IS IT A RISING OR SETTING SUN

Independence Hall

 One of the highlights of my trip to Philadelphia was to see the birthplace of the two greatest documents that man ever devised The Declaration of Independence and the Constitution. Very few people are indispensable but Washington in my view was indispensable on three occasions in American history. As commander of the Continental Army during the American Revolution. As President of the Constitutional Convention. And as President of the United States.The purpose of the Constitutional Convention was not to form a new government but to reform the Articles of Confederation. As one of the delegates Washington, along with Madison and others, wanted to write a new constitution that would recognize the sovereignty of the states but would create a strong central government that would be the supreme law of the land with the power to tax. Washington knew what it was like to try to fight a war supported by a central government that had no real power. It had to beg the individual states for financial and other support to keep the Army in the field. To keep the soldiers fed, equipped, and paid. Washington operated on a shoe string and had to fight off mutiny from his soldiers because of the governments ineffectiveness. Without his presence as the convention president the Constitution had no chance of passage. 

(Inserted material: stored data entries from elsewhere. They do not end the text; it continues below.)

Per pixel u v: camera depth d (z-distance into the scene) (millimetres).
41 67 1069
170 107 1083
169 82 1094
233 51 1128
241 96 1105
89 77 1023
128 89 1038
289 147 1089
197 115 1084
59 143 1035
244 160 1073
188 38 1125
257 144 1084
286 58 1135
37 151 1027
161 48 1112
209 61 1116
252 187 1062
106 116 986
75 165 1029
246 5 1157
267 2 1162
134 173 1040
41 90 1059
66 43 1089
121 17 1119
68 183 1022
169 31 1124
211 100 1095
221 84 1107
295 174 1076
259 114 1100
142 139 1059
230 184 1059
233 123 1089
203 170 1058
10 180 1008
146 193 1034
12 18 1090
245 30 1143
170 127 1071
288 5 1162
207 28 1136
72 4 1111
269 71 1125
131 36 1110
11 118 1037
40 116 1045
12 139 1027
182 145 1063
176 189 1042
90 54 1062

 By this time Americans viewed Washington almost as a god-like figure. Washington sat in a chair at the center of the room with his back to the wall facing the delegates. Benjamin Franklin was old and infirm during this convention He was 81 years old. This would be his final public service. He was revered in Europe as a diplomat, scientist, author, and statesman. Franklin urged his fellow delegates to put aside their criticisms and compromise to bring about an effective government. I had always read that Washington's chair had a carving of the sun on the back of it. I was pleased to learn that the chair in Independence Hall is the actual chair that he sat in. On the final day as the last delegates were signing the document Franklin pointed toward the sun on the back of Washington's chair. Observing that painters had found it difficult to distinguish in their art a rising sun from a setting sun, he went on to say: "I have often ... in the course of the session ... looked at that sun behind the President without being able to tell whether it was rising or setting. But now at length I have the happiness to know it is a rising and not a setting sun." I am not as optimistic now as Franklin was then. Unfortunately my children and grandchildren may live to see this bright and shining sun called America as a setting sun.